(Entries taken from a collection)
-------
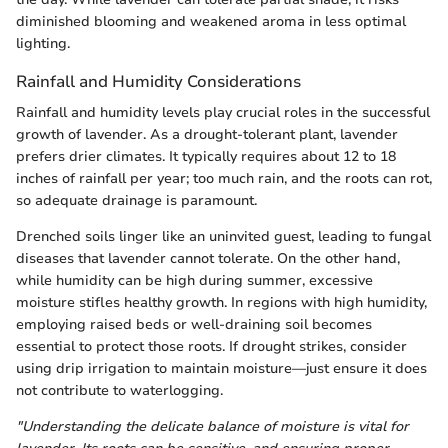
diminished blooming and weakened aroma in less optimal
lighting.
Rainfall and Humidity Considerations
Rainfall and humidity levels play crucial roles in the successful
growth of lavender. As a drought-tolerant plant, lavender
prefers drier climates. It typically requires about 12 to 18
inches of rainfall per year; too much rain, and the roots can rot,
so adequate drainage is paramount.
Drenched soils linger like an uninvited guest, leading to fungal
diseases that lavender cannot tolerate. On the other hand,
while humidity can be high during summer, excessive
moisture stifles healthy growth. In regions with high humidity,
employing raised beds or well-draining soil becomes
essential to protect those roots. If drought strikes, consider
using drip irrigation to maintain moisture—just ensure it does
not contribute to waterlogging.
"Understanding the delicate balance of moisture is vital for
-------
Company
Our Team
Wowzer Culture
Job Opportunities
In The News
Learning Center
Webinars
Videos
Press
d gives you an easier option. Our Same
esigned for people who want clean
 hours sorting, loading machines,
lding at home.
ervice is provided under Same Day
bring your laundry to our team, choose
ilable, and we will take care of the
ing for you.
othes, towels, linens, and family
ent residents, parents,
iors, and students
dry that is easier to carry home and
-------
ABOUT THIS TASK
Write out exactly the lines above from the line with "essential to protect" through the line with "is vital for", both of them included, and leave out all other lines.

SOLUTION FOR THIS PROBLEM
essential to protect those roots. If drought strikes, consider
using drip irrigation to maintain moisture—just ensure it does
not contribute to waterlogging.
"Understanding the delicate balance of moisture is vital for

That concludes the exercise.